Cara, essa é uma discussão constante na atual relojoaria, sobretudo porque se tornou muito cara e as pessoas "esclarecidas" compram os produtos muitas vezes seduzidos por aquele "espectro" do passado, da coisa artesanal, o hand made por Leprechauns no fim do mundo.
Fato é que a indústria, sobretudo a Suíça, já havia deixado de fazer as coisas artesanalmente há mais de século. Se olharmos de forma bastante simplista a evolução da relojoaria mecânica, dos seus primórdios nos séculos XIV (relógios de campanário) e XV (relógios portáteis), veremos que inicialmente tudo era feito manualmente, por um relojoeiro (na época ferreiro), utilizando as ferramentas de outros ofícios (fabricação de fechaduras, etc). Basicamente usavam ferro e limas. Com a especialização foram surgindo os primeiros tornos, a produção pulverizou-se entre várias pessoas, ocorrendo divisão de trabalho.
Ora, a maior revolução na relojoaria ocorreu na parte de produção de máquinas, com pessoas do naipe de Frederic Ingold. E tais máquinas buscavam justamente suprimir o ser humano da equação em tarefas mais simples, mas também aumentando qualidade.
Olhando por esse lado, não vejo muita diferença entre um pantógrafo do século XIX e as atuais fresas CNC.
Na verdade, essa profusão de mecanismos complexos e, sobretudo, a possibilidade de testes com protótipos de forma mais simples só se tornou acessível a partir das fresas e tornos CNC.
É claro que, na produção, a "mão" humana acabe desaparecendo, mas ela sempre estará lá na montagem e, claro, projeto dos movimentos.
A comparação que faço com a indústria atual é mais ou menos a história do disco de vinil. Antigamente nós (pelo menos eu...) aguardávamos ansiosamente o lançamento de um álbum, porque não era barato produzir e divulgar um. A mídia mudou, passou para o CD, mas a coisa continuou a mesma.
Tudo se alterou com a facilidade de produção de discos por qualquer um dentro de casa, bastando ter um bom computador e programa de edição de áudio.
Hoje qualquer um lança músicas na net, mas para se sobressair, tem que suar. E as pessoas começaram a achar trivial ouvir centenas de músicas num MP3 o que, na minha opinião, tirou muito da graça da história. Explico.
Meu carro tem MP3, apesar de ser de 2006. Mas acredita que ainda ouço muito CD nele? É que quando pego um CD, aquele CD, é como se eu me preparasse para ouvir só aquilo. É um ritual.

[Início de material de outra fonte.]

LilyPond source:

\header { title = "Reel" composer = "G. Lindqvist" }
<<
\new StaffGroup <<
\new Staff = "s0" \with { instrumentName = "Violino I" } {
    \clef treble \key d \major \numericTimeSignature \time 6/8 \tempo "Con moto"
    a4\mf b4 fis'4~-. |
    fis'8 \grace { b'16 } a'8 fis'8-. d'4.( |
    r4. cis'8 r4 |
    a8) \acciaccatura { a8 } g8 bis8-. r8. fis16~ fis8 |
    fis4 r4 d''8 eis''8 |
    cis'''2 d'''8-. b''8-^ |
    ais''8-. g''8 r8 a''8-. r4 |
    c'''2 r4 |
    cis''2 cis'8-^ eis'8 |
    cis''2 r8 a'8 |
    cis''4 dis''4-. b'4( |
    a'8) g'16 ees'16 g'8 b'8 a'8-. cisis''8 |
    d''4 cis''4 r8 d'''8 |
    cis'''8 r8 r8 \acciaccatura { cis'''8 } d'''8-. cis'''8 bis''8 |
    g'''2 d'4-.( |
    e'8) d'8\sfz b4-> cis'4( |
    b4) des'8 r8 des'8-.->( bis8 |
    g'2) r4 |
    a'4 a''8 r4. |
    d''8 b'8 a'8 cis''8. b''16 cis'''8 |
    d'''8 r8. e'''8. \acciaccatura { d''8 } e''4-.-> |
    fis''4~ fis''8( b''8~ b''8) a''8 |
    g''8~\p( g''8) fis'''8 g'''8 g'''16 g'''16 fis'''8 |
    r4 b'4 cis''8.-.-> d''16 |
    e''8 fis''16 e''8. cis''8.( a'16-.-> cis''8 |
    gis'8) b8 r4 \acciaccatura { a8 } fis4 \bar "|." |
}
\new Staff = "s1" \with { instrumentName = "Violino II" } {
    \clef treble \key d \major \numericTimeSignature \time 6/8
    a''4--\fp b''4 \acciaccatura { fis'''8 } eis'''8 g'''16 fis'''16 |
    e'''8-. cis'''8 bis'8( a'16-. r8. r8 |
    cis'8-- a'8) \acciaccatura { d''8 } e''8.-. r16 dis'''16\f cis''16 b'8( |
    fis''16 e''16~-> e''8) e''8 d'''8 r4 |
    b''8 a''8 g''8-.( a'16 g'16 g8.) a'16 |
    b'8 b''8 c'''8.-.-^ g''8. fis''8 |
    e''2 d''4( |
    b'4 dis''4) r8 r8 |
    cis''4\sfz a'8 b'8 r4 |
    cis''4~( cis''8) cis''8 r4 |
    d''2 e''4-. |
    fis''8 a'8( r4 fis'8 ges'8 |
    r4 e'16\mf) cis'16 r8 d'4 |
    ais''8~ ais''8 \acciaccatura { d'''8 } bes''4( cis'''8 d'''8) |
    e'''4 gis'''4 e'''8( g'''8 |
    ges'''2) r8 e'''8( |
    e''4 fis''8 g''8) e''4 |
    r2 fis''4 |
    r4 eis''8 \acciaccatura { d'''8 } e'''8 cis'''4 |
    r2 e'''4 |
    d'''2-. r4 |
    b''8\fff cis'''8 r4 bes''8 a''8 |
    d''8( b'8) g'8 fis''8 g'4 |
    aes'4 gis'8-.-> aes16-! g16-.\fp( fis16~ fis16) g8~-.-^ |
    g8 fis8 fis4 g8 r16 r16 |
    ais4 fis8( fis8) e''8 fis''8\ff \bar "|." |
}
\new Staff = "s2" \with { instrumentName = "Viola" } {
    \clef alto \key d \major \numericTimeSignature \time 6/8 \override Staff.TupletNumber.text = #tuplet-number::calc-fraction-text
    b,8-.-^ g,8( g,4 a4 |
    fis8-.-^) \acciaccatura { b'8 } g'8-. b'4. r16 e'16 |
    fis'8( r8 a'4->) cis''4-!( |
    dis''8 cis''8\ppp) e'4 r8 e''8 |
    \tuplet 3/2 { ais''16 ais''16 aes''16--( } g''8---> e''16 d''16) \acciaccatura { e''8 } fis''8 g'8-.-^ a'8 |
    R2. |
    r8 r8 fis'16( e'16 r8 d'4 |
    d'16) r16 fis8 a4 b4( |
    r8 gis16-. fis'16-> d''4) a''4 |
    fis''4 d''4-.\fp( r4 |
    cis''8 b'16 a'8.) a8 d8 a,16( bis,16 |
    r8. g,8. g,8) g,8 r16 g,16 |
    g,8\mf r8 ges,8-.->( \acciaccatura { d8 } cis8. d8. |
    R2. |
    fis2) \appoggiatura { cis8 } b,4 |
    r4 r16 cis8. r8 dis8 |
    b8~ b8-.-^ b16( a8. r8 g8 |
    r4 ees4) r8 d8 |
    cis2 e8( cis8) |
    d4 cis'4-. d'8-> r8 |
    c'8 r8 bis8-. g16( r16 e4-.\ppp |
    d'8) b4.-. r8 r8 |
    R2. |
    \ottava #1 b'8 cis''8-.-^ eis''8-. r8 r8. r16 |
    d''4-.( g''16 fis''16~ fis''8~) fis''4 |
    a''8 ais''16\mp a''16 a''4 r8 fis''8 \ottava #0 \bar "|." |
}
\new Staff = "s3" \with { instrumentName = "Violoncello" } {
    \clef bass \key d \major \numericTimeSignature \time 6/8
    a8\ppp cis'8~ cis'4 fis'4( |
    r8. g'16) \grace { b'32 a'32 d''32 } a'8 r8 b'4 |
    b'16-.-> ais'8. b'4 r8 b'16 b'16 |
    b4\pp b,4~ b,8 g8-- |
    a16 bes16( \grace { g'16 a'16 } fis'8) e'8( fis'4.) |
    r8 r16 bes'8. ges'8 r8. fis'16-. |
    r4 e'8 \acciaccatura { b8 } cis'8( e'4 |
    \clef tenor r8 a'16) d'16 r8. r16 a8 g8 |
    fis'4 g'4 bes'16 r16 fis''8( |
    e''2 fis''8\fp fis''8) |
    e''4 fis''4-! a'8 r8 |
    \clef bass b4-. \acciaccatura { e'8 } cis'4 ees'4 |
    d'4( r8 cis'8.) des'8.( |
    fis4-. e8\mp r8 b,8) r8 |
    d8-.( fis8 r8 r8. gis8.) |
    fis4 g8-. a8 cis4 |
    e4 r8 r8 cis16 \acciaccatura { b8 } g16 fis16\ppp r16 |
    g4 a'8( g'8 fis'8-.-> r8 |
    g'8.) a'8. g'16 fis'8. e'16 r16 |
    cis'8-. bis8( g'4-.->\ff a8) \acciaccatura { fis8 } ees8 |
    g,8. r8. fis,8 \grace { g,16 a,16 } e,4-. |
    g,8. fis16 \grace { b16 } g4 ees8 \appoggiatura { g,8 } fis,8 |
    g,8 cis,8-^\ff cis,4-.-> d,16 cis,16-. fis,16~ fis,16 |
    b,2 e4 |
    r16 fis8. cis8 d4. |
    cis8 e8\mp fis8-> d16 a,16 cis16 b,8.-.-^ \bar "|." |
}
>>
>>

Hoje, voltando ao assunto, qualquer pessoa com capacidade técnica e disposição adquire uma fresa CNC por cerca de uns 500 mil dólares, e consegue mandar brasa num relógio. Talvez por isso a profusão de fábricas totalmente obscuras que vemos hoje. São os produtores de música de fundo de quintal... Tem que se sobressair. E mesmo quando se sobressai, você começa a questionar. Pô, preferia saber que o cabra teve uma dificuldade maior em fazer isso, aí você se volta para uma relojoaria mais tradicional, começa a questionar valores e descarta determinadas fábricas. E separa seus "Cds", ou marcas que agregam valor mesmo, seja pela história, etc, para levar para casa.
Os métodos mudam, mas no fundo tudo ainda é "música", relojoaria mecânica, que seja feita com técnicas ultrapassadas ou do presente, continua me fascinando (muito embora nada de música atual me fascine!